Our purple gooseberries are quite tart and strong-tasting this year, so I’m thinking they’ll make a particularly wonderful and flavourful gooseberry liqueur. However, as I obviously needed to bake something too, I figured their tart side might fare well in a recipe that originally calls for rhubarb. So, I took the rhubarb dream bar recipe and ran with it! (How boring am I?! It’s the previous post, for Pete’s sake!) I defend myself by saying that these are really good. Really.
I used a potato masher to break the berries for the filling – chopping them would be ideal (less juice!), but I was altogether too lazy to chop up 750 ml of gooseberries, having already topped’n'tailed the whole lot. I think chopping the berries will translate to a “drier” filling which might consequently bake a little faster- when I get around trying it, I will let you know what happens.
Very Gooseberry Squares
225 ml all-purpose flour
75 ml powdered sugar
80 g butter
250 ml caster sugar
4 tablespoons all-purpose flour
½ teaspoon baking powder
1 teaspoon vanilla extract
a pinch of salt
750 ml gooseberries
If you want to use chopped gooseberries, start by chopping ‘em up.
Preheat oven to 175 C.
Line a 23 cm (9”) square pan with foil and grease.

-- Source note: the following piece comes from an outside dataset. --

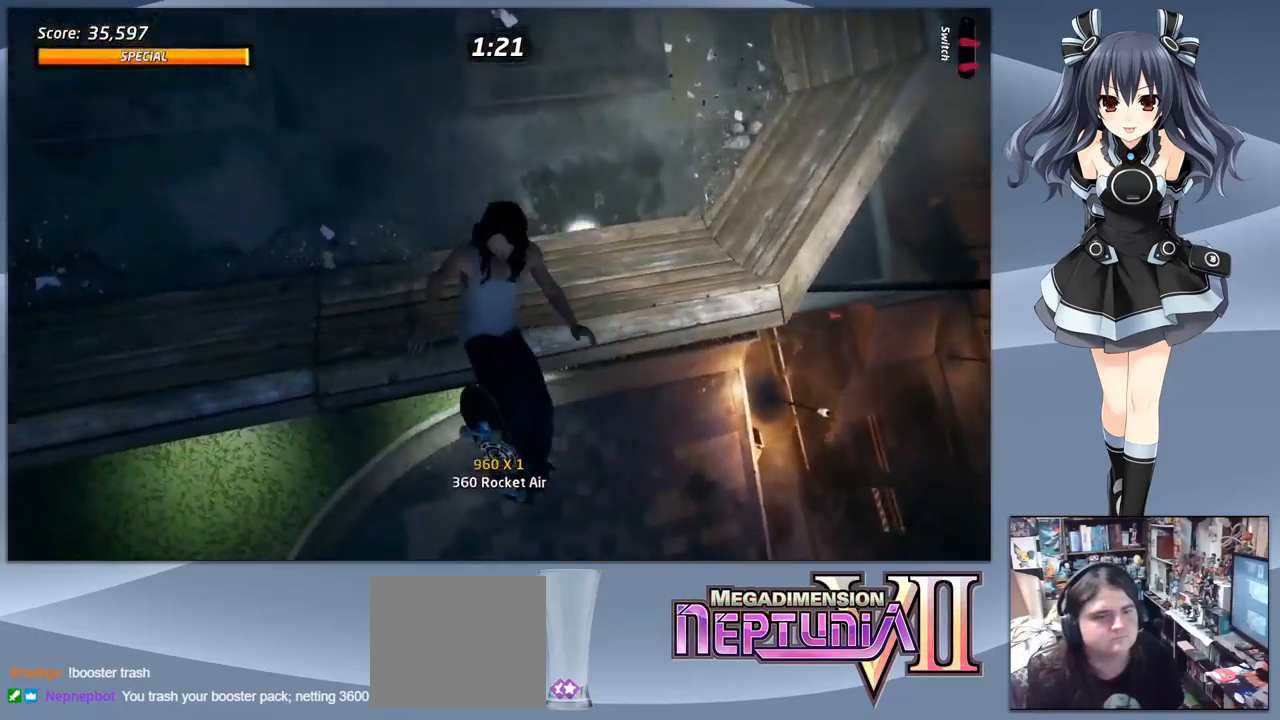
{"dt_ms": 500, "buttons": ["CROSS"], "right_stick": "center", "events": [[267, "R1", "up"], [400, "CROSS", "down"]]}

In food processor or using a hand mixer, mix together the crust ingredients.
Press mixture into the prepared pan.
Bake crust for 10 minutes.
Prepare filling: Beat together the eggs, sugar, flour, baking powder, vanilla and salt. Fold in chopped gooseberries – or add whole gooseberries in the batter and mush them up a little with either a potato masher (making sure you don’t make jam – just break each berry a little) or your hands (messy but you have more control).
Spread filling mixture on the hot crust. Return the cake to oven and continue to bake until done and golden on top, about 50 minutes.